### Problem to solve
Reproduce each of the lines below word for word, keeping their original order.

------------

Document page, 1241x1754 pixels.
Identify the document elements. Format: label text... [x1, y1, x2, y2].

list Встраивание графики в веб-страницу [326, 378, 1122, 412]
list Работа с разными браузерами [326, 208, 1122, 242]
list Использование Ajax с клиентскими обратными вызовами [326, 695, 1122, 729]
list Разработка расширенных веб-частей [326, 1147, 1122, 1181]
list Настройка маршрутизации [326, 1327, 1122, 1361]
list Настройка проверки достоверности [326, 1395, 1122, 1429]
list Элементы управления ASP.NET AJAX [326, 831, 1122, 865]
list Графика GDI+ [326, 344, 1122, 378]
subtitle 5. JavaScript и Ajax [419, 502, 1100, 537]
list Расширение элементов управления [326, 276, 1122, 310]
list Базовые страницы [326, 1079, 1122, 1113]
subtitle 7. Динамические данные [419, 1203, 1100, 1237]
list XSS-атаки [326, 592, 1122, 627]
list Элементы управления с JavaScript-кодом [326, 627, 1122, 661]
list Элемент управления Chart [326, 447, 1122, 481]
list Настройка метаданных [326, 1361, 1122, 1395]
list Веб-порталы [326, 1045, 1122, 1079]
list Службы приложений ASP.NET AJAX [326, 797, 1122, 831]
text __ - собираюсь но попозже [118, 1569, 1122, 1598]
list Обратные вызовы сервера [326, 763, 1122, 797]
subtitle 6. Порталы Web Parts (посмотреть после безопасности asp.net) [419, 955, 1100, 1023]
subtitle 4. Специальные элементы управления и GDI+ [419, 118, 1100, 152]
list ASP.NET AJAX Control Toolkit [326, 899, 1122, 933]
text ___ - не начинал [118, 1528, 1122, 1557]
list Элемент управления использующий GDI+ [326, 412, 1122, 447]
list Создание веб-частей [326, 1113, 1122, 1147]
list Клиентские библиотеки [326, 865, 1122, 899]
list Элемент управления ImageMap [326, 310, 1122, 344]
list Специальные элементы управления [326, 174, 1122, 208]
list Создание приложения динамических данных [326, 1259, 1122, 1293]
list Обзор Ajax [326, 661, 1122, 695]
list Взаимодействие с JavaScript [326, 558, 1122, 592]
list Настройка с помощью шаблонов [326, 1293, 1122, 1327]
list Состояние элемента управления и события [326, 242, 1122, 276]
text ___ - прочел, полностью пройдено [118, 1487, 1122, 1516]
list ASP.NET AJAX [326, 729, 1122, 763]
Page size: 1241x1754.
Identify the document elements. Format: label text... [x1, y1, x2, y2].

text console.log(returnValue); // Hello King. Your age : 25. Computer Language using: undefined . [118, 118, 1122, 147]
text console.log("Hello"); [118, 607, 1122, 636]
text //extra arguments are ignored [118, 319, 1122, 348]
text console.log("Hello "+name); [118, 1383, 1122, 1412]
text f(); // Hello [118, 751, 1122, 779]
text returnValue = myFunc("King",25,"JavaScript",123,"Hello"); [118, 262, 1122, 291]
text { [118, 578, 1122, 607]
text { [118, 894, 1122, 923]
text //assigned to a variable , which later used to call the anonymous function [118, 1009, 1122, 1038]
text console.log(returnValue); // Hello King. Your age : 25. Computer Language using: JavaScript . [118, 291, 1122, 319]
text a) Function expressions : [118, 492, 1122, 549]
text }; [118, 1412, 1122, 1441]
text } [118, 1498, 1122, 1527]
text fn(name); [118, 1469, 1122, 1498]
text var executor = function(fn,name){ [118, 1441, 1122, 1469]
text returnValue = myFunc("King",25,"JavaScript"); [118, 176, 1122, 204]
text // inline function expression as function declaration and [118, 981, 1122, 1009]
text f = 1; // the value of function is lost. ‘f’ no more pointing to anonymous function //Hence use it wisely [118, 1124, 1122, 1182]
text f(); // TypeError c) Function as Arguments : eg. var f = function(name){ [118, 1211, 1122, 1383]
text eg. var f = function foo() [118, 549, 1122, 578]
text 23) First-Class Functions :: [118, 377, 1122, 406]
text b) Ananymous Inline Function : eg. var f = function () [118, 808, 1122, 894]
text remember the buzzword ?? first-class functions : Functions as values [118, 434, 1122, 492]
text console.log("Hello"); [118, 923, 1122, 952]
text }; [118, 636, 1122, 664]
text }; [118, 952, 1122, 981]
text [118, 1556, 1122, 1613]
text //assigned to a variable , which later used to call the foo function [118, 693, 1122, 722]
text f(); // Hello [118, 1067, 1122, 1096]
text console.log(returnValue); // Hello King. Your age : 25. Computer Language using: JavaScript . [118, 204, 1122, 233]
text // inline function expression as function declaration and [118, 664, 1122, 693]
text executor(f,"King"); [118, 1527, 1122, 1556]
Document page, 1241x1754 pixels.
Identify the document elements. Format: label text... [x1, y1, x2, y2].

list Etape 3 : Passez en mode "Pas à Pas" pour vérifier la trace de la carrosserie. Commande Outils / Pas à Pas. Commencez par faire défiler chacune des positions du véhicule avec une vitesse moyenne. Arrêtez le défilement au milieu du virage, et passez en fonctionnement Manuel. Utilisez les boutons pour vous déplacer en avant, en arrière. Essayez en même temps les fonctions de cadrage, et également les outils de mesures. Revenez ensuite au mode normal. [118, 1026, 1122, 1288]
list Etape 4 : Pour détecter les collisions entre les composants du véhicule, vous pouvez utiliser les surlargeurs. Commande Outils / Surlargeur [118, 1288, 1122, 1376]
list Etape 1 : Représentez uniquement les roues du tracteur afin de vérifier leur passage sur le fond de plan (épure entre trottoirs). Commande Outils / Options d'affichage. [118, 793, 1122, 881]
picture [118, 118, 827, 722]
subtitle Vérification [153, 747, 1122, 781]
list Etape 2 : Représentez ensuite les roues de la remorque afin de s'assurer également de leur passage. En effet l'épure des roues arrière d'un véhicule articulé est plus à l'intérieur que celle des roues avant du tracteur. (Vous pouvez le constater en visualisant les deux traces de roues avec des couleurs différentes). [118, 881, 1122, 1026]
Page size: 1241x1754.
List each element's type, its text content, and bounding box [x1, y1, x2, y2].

------------

### Response to the exercise
Document page, 1241x1754 pixels.
Identify the document elements. Format: label text... [x1, y1, x2, y2].

list Встраивание графики в веб-страницу [326, 378, 1122, 412]
list Работа с разными браузерами [326, 208, 1122, 242]
list Использование Ajax с клиентскими обратными вызовами [326, 695, 1122, 729]
list Разработка расширенных веб-частей [326, 1147, 1122, 1181]
list Настройка маршрутизации [326, 1327, 1122, 1361]
list Настройка проверки достоверности [326, 1395, 1122, 1429]
list Элементы управления ASP.NET AJAX [326, 831, 1122, 865]
list Графика GDI+ [326, 344, 1122, 378]
subtitle 5. JavaScript и Ajax [419, 502, 1100, 537]
list Расширение элементов управления [326, 276, 1122, 310]
list Базовые страницы [326, 1079, 1122, 1113]
subtitle 7. Динамические данные [419, 1203, 1100, 1237]
list XSS-атаки [326, 592, 1122, 627]
list Элементы управления с JavaScript-кодом [326, 627, 1122, 661]
list Элемент управления Chart [326, 447, 1122, 481]
list Настройка метаданных [326, 1361, 1122, 1395]
list Веб-порталы [326, 1045, 1122, 1079]
list Службы приложений ASP.NET AJAX [326, 797, 1122, 831]
text __ - собираюсь но попозже [118, 1569, 1122, 1598]
list Обратные вызовы сервера [326, 763, 1122, 797]
subtitle 6. Порталы Web Parts (посмотреть после безопасности asp.net) [419, 955, 1100, 1023]
subtitle 4. Специальные элементы управления и GDI+ [419, 118, 1100, 152]
list ASP.NET AJAX Control Toolkit [326, 899, 1122, 933]
text ___ - не начинал [118, 1528, 1122, 1557]
list Элемент управления использующий GDI+ [326, 412, 1122, 447]
list Создание веб-частей [326, 1113, 1122, 1147]
list Клиентские библиотеки [326, 865, 1122, 899]
list Элемент управления ImageMap [326, 310, 1122, 344]
list Специальные элементы управления [326, 174, 1122, 208]
list Создание приложения динамических данных [326, 1259, 1122, 1293]
list Обзор Ajax [326, 661, 1122, 695]
list Взаимодействие с JavaScript [326, 558, 1122, 592]
list Настройка с помощью шаблонов [326, 1293, 1122, 1327]
list Состояние элемента управления и события [326, 242, 1122, 276]
text ___ - прочел, полностью пройдено [118, 1487, 1122, 1516]
list ASP.NET AJAX [326, 729, 1122, 763]
Page size: 1241x1754.
Identify the document elements. Format: label text... [x1, y1, x2, y2].

text console.log(returnValue); // Hello King. Your age : 25. Computer Language using: undefined . [118, 118, 1122, 147]
text console.log("Hello"); [118, 607, 1122, 636]
text //extra arguments are ignored [118, 319, 1122, 348]
text console.log("Hello "+name); [118, 1383, 1122, 1412]
text f(); // Hello [118, 751, 1122, 779]
text returnValue = myFunc("King",25,"JavaScript",123,"Hello"); [118, 262, 1122, 291]
text { [118, 578, 1122, 607]
text { [118, 894, 1122, 923]
text //assigned to a variable , which later used to call the anonymous function [118, 1009, 1122, 1038]
text console.log(returnValue); // Hello King. Your age : 25. Computer Language using: JavaScript . [118, 291, 1122, 319]
text a) Function expressions : [118, 492, 1122, 549]
text }; [118, 1412, 1122, 1441]
text } [118, 1498, 1122, 1527]
text fn(name); [118, 1469, 1122, 1498]
text var executor = function(fn,name){ [118, 1441, 1122, 1469]
text returnValue = myFunc("King",25,"JavaScript"); [118, 176, 1122, 204]
text // inline function expression as function declaration and [118, 981, 1122, 1009]
text f = 1; // the value of function is lost. ‘f’ no more pointing to anonymous function //Hence use it wisely [118, 1124, 1122, 1182]
text f(); // TypeError c) Function as Arguments : eg. var f = function(name){ [118, 1211, 1122, 1383]
text eg. var f = function foo() [118, 549, 1122, 578]
text 23) First-Class Functions :: [118, 377, 1122, 406]
text b) Ananymous Inline Function : eg. var f = function () [118, 808, 1122, 894]
text remember the buzzword ?? first-class functions : Functions as values [118, 434, 1122, 492]
text console.log("Hello"); [118, 923, 1122, 952]
text }; [118, 636, 1122, 664]
text }; [118, 952, 1122, 981]
text [118, 1556, 1122, 1613]
text //assigned to a variable , which later used to call the foo function [118, 693, 1122, 722]
text f(); // Hello [118, 1067, 1122, 1096]
text console.log(returnValue); // Hello King. Your age : 25. Computer Language using: JavaScript . [118, 204, 1122, 233]
text // inline function expression as function declaration and [118, 664, 1122, 693]
text executor(f,"King"); [118, 1527, 1122, 1556]
Document page, 1241x1754 pixels.
Identify the document elements. Format: label text... [x1, y1, x2, y2].

list Etape 3 : Passez en mode "Pas à Pas" pour vérifier la trace de la carrosserie. Commande Outils / Pas à Pas. Commencez par faire défiler chacune des positions du véhicule avec une vitesse moyenne. Arrêtez le défilement au milieu du virage, et passez en fonctionnement Manuel. Utilisez les boutons pour vous déplacer en avant, en arrière. Essayez en même temps les fonctions de cadrage, et également les outils de mesures. Revenez ensuite au mode normal. [118, 1026, 1122, 1288]
list Etape 4 : Pour détecter les collisions entre les composants du véhicule, vous pouvez utiliser les surlargeurs. Commande Outils / Surlargeur [118, 1288, 1122, 1376]
list Etape 1 : Représentez uniquement les roues du tracteur afin de vérifier leur passage sur le fond de plan (épure entre trottoirs). Commande Outils / Options d'affichage. [118, 793, 1122, 881]
picture [118, 118, 827, 722]
subtitle Vérification [153, 747, 1122, 781]
list Etape 2 : Représentez ensuite les roues de la remorque afin de s'assurer également de leur passage. En effet l'épure des roues arrière d'un véhicule articulé est plus à l'intérieur que celle des roues avant du tracteur. (Vous pouvez le constater en visualisant les deux traces de roues avec des couleurs différentes). [118, 881, 1122, 1026]
Page size: 1241x1754.
List each element's type, its text content, and bounding box [x1, y1, x2, y2].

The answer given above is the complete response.